PROBLEM STATEMENT
Each entry that follows is to be copied exactly, minus any pictures.

[Dataset entries]
● ● ● ● ●

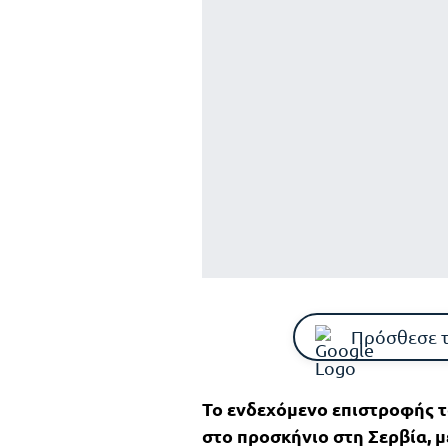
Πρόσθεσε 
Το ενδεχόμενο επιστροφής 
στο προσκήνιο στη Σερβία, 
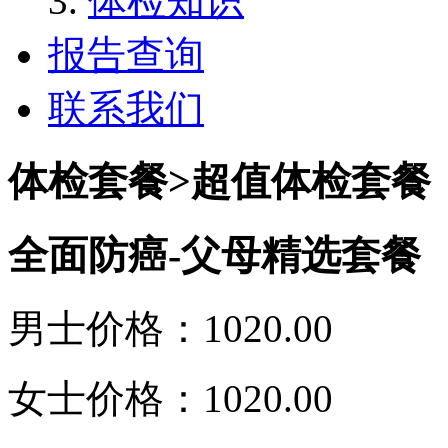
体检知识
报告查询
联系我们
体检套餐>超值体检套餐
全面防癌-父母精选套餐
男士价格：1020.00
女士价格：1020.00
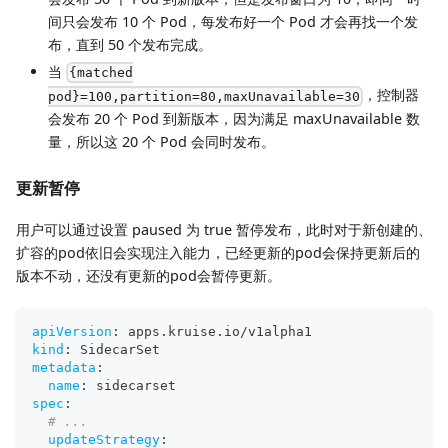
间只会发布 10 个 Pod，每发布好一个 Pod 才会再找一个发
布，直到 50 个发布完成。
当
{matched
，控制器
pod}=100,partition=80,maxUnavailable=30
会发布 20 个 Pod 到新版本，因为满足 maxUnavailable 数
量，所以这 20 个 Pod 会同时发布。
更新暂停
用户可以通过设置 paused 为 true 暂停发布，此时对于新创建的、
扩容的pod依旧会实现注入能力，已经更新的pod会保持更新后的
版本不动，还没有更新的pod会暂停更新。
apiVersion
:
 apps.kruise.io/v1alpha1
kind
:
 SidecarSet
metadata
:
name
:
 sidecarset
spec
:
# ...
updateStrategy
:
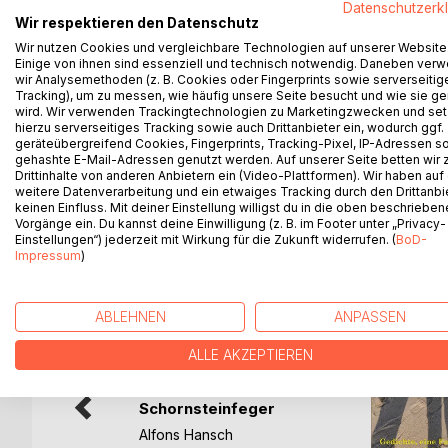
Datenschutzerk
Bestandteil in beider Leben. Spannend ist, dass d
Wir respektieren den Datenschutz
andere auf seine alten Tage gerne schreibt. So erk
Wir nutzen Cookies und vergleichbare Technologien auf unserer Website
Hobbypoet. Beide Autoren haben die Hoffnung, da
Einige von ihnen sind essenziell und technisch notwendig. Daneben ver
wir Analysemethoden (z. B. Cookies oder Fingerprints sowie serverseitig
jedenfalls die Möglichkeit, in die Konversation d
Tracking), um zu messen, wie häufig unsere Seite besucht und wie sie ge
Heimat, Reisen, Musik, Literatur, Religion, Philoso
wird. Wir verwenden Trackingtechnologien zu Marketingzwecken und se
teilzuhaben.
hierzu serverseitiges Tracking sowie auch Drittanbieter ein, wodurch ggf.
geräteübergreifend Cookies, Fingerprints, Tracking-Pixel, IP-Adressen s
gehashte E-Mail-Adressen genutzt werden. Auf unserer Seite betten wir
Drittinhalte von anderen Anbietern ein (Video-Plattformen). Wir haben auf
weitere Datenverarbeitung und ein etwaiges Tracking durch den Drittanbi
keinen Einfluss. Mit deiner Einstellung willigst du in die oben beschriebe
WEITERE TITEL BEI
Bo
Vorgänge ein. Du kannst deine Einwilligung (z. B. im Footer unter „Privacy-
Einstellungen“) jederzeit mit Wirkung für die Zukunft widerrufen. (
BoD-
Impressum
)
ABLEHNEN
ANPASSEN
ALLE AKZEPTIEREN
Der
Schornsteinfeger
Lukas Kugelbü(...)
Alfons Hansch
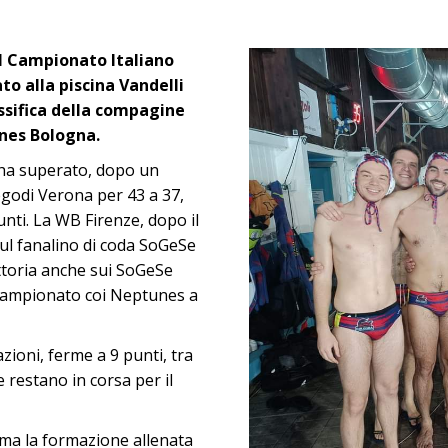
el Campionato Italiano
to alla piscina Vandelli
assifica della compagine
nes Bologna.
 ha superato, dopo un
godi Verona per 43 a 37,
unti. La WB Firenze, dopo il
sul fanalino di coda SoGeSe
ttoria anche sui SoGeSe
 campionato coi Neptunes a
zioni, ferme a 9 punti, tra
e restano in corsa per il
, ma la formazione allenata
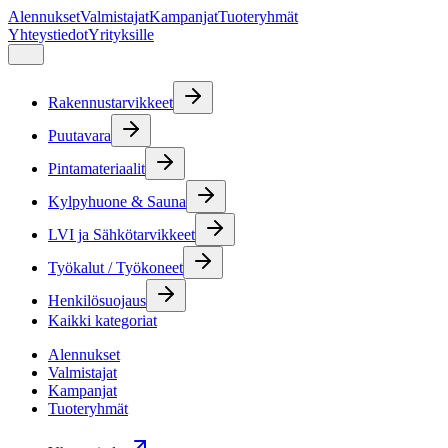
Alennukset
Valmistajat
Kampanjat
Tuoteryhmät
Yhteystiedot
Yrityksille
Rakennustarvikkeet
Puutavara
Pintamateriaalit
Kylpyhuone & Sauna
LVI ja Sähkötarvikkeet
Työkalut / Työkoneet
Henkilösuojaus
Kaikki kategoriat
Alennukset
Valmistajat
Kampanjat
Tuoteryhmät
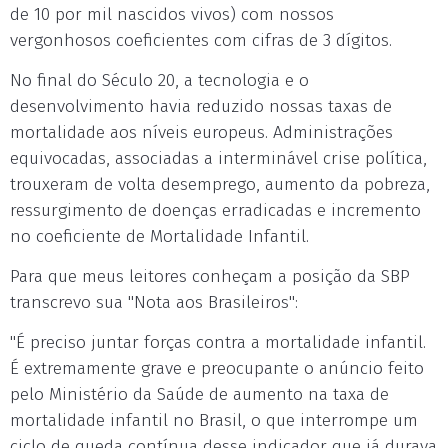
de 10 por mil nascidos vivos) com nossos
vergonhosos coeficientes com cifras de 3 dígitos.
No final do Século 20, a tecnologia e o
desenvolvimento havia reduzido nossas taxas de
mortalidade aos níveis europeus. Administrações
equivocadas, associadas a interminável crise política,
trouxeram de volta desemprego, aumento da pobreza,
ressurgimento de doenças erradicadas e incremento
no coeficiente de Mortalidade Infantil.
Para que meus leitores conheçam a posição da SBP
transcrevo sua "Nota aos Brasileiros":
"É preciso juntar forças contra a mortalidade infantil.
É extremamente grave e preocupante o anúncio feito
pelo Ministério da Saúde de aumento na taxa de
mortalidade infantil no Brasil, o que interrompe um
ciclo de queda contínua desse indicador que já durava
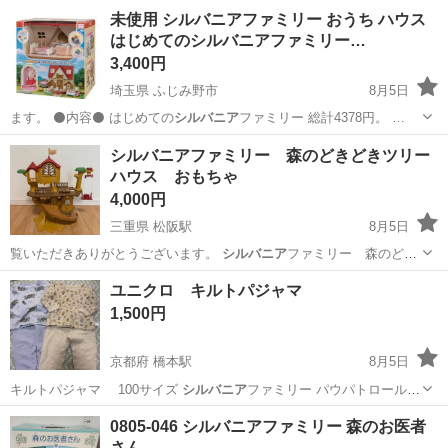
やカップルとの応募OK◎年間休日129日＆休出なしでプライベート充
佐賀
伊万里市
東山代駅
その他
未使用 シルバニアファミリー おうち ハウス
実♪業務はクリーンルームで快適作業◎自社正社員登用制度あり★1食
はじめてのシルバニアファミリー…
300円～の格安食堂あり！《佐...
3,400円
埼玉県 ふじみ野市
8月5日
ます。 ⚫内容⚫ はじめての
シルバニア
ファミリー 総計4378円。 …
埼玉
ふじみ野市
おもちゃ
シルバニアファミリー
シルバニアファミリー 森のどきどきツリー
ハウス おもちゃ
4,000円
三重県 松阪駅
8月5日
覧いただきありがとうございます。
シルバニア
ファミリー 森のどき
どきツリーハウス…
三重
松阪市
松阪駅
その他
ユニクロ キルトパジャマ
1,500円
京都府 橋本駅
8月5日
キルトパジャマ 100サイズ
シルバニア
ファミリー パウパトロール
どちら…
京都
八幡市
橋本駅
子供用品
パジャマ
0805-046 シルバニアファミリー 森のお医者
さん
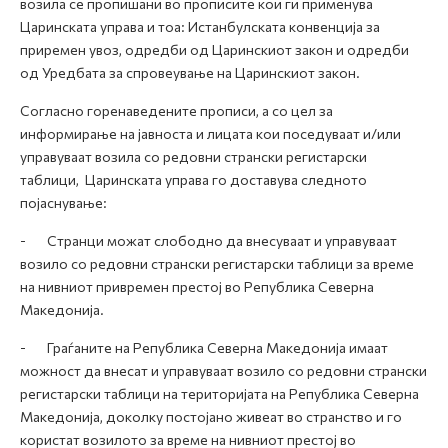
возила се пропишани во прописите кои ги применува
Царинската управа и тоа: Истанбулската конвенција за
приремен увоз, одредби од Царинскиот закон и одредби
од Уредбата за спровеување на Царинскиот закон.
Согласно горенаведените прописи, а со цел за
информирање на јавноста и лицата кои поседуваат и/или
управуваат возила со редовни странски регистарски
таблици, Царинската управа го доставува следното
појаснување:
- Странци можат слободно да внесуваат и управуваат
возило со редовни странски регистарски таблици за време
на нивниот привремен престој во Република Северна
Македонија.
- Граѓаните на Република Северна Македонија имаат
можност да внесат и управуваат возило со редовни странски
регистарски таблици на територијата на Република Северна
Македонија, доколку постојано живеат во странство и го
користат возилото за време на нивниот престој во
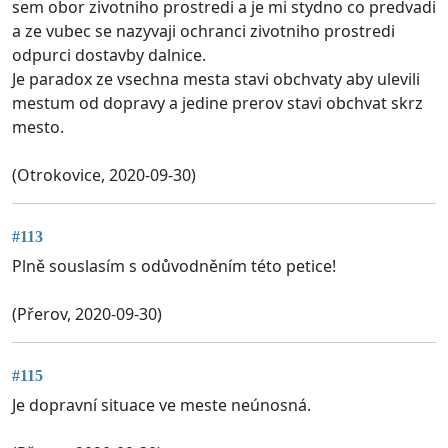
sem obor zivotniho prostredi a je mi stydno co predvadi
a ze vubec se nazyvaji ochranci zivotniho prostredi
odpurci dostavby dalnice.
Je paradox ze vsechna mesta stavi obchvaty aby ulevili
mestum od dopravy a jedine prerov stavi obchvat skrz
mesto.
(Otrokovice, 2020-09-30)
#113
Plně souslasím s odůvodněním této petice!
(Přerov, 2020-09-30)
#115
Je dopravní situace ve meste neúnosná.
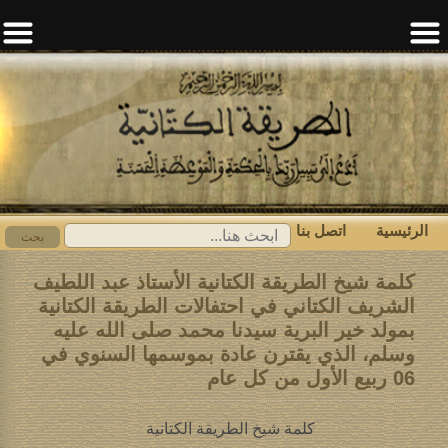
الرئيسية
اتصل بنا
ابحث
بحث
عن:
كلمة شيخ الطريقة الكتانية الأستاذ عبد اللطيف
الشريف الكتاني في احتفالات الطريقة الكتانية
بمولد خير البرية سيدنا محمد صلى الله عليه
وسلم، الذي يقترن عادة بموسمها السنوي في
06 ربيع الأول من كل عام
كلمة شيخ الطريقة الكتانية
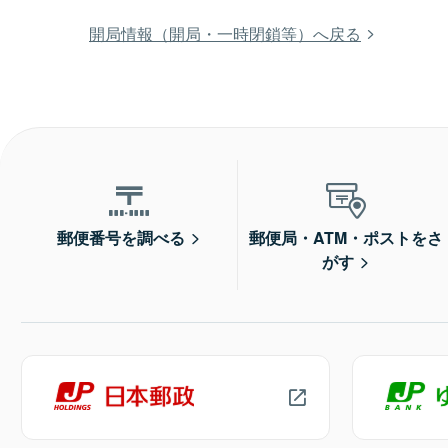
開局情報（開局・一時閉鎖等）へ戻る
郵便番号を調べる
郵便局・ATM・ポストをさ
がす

● ● ● ● ●

RESPONSE
Πρόσθεσε 
Το ενδεχόμενο επιστροφής 
στο προσκήνιο στη Σερβία, 
体检知识
报告查询
联系我们
体检套餐>超值体检套餐
全面防癌-父母精选套餐
男士价格：1020.00
女士价格：1020.00
间只会发布 10 个 Pod，每发布好一个 Pod 才会再找一个发
布，直到 50 个发布完成。
当
{matched
，控制器
pod}=100,partition=80,maxUnavailable=30
会发布 20 个 Pod 到新版本，因为满足 maxUnavailable 数
量，所以这 20 个 Pod 会同时发布。
更新暂停
用户可以通过设置 paused 为 true 暂停发布，此时对于新创建的、
扩容的pod依旧会实现注入能力，已经更新的pod会保持更新后的
版本不动，还没有更新的pod会暂停更新。
apiVersion
:
 apps.kruise.io/v1alpha1
kind
:
 SidecarSet
metadata
:
name
:
 sidecarset
spec
:
# ...
updateStrategy
:
Datenschutzerk
Bestandteil in beider Leben. Spannend ist, dass d
Wir respektieren den Datenschutz
andere auf seine alten Tage gerne schreibt. So erk
Wir nutzen Cookies und vergleichbare Technologien auf unserer Website
Hobbypoet. Beide Autoren haben die Hoffnung, da
Einige von ihnen sind essenziell und technisch notwendig. Daneben ver
wir Analysemethoden (z. B. Cookies oder Fingerprints sowie serverseitig
jedenfalls die Möglichkeit, in die Konversation d
Tracking), um zu messen, wie häufig unsere Seite besucht und wie sie ge
Heimat, Reisen, Musik, Literatur, Religion, Philoso
wird. Wir verwenden Trackingtechnologien zu Marketingzwecken und se
teilzuhaben.
hierzu serverseitiges Tracking sowie auch Drittanbieter ein, wodurch ggf.
geräteübergreifend Cookies, Fingerprints, Tracking-Pixel, IP-Adressen s
gehashte E-Mail-Adressen genutzt werden. Auf unserer Seite betten wir
Drittinhalte von anderen Anbietern ein (Video-Plattformen). Wir haben auf
weitere Datenverarbeitung und ein etwaiges Tracking durch den Drittanbi
keinen Einfluss. Mit deiner Einstellung willigst du in die oben beschriebe
WEITERE TITEL BEI
Bo
Vorgänge ein. Du kannst deine Einwilligung (z. B. im Footer unter „Privacy-
Einstellungen“) jederzeit mit Wirkung für die Zukunft widerrufen. (
BoD-
Impressum
)
ABLEHNEN
ANPASSEN
ALLE AKZEPTIEREN
Der
Schornsteinfeger
Lukas Kugelbü(...)
Alfons Hansch
el Campionato Italiano
to alla piscina Vandelli
assifica della compagine
nes Bologna.
 ha superato, dopo un
godi Verona per 43 a 37,
unti. La WB Firenze, dopo il
sul fanalino di coda SoGeSe
ttoria anche sui SoGeSe
 campionato coi Neptunes a
zioni, ferme a 9 punti, tra
e restano in corsa per il
, ma la formazione allenata
Alennukset
Valmistajat
Kampanjat
Tuoteryhmät
Yhteystiedot
Yrityksille
Rakennustarvikkeet
Puutavara
Pintamateriaalit
Kylpyhuone & Sauna
LVI ja Sähkötarvikkeet
Työkalut / Työkoneet
Henkilösuojaus
Kaikki kategoriat
Alennukset
Valmistajat
Kampanjat
Tuoteryhmät
de 10 por mil nascidos vivos) com nossos
vergonhosos coeficientes com cifras de 3 dígitos.
No final do Século 20, a tecnologia e o
desenvolvimento havia reduzido nossas taxas de
mortalidade aos níveis europeus. Administrações
equivocadas, associadas a interminável crise política,
trouxeram de volta desemprego, aumento da pobreza,
ressurgimento de doenças erradicadas e incremento
no coeficiente de Mortalidade Infantil.
Para que meus leitores conheçam a posição da SBP
transcrevo sua "Nota aos Brasileiros":
"É preciso juntar forças contra a mortalidade infantil.
É extremamente grave e preocupante o anúncio feito
pelo Ministério da Saúde de aumento na taxa de
mortalidade infantil no Brasil, o que interrompe um
ciclo de queda contínua desse indicador que já durava
やカップルとの応募OK◎年間休日129日＆休出なしでプライベート充
佐賀
伊万里市
東山代駅
その他
未使用 シルバニアファミリー おうち ハウス
実♪業務はクリーンルームで快適作業◎自社正社員登用制度あり★1食
はじめてのシルバニアファミリー…
300円～の格安食堂あり！《佐...
3,400円
埼玉県 ふじみ野市
8月5日
ます。 ⚫内容⚫ はじめての
シルバニア
ファミリー 総計4378円。 …
埼玉
ふじみ野市
おもちゃ
シルバニアファミリー
シルバニアファミリー 森のどきどきツリー
ハウス おもちゃ
4,000円
三重県 松阪駅
8月5日
覧いただきありがとうございます。
シルバニア
ファミリー 森のどき
どきツリーハウス…
三重
松阪市
松阪駅
その他
ユニクロ キルトパジャマ
1,500円
京都府 橋本駅
8月5日
キルトパジャマ 100サイズ
シルバニア
ファミリー パウパトロール
どちら…
京都
八幡市
橋本駅
子供用品
パジャマ
0805-046 シルバニアファミリー 森のお医者
さん
возила се пропишани во прописите кои ги применува
Царинската управа и тоа: Истанбулската конвенција за
приремен увоз, одредби од Царинскиот закон и одредби
од Уредбата за спровеување на Царинскиот закон.
Согласно горенаведените прописи, а со цел за
информирање на јавноста и лицата кои поседуваат и/или
управуваат возила со редовни странски регистарски
таблици, Царинската управа го доставува следното
појаснување:
- Странци можат слободно да внесуваат и управуваат
возило со редовни странски регистарски таблици за време
на нивниот привремен престој во Република Северна
Македонија.
- Граѓаните на Република Северна Македонија имаат
можност да внесат и управуваат возило со редовни странски
регистарски таблици на територијата на Република Северна
Македонија, доколку постојано живеат во странство и го
користат возилото за време на нивниот престој во
sem obor zivotniho prostredi a je mi stydno co predvadi
a ze vubec se nazyvaji ochranci zivotniho prostredi
odpurci dostavby dalnice.
Je paradox ze vsechna mesta stavi obchvaty aby ulevili
mestum od dopravy a jedine prerov stavi obchvat skrz
mesto.
(Otrokovice, 2020-09-30)
#113
Plně souslasím s odůvodněním této petice!
(Přerov, 2020-09-30)
#115
Je dopravní situace ve meste neúnosná.
الرئيسية
اتصل بنا
ابحث
بحث
عن:
كلمة شيخ الطريقة الكتانية الأستاذ عبد اللطيف
الشريف الكتاني في احتفالات الطريقة الكتانية
بمولد خير البرية سيدنا محمد صلى الله عليه
وسلم، الذي يقترن عادة بموسمها السنوي في
06 ربيع الأول من كل عام
كلمة شيخ الطريقة الكتانية
開局情報（開局・一時閉鎖等）へ戻る
郵便番号を調べる
郵便局・ATM・ポストをさ
がす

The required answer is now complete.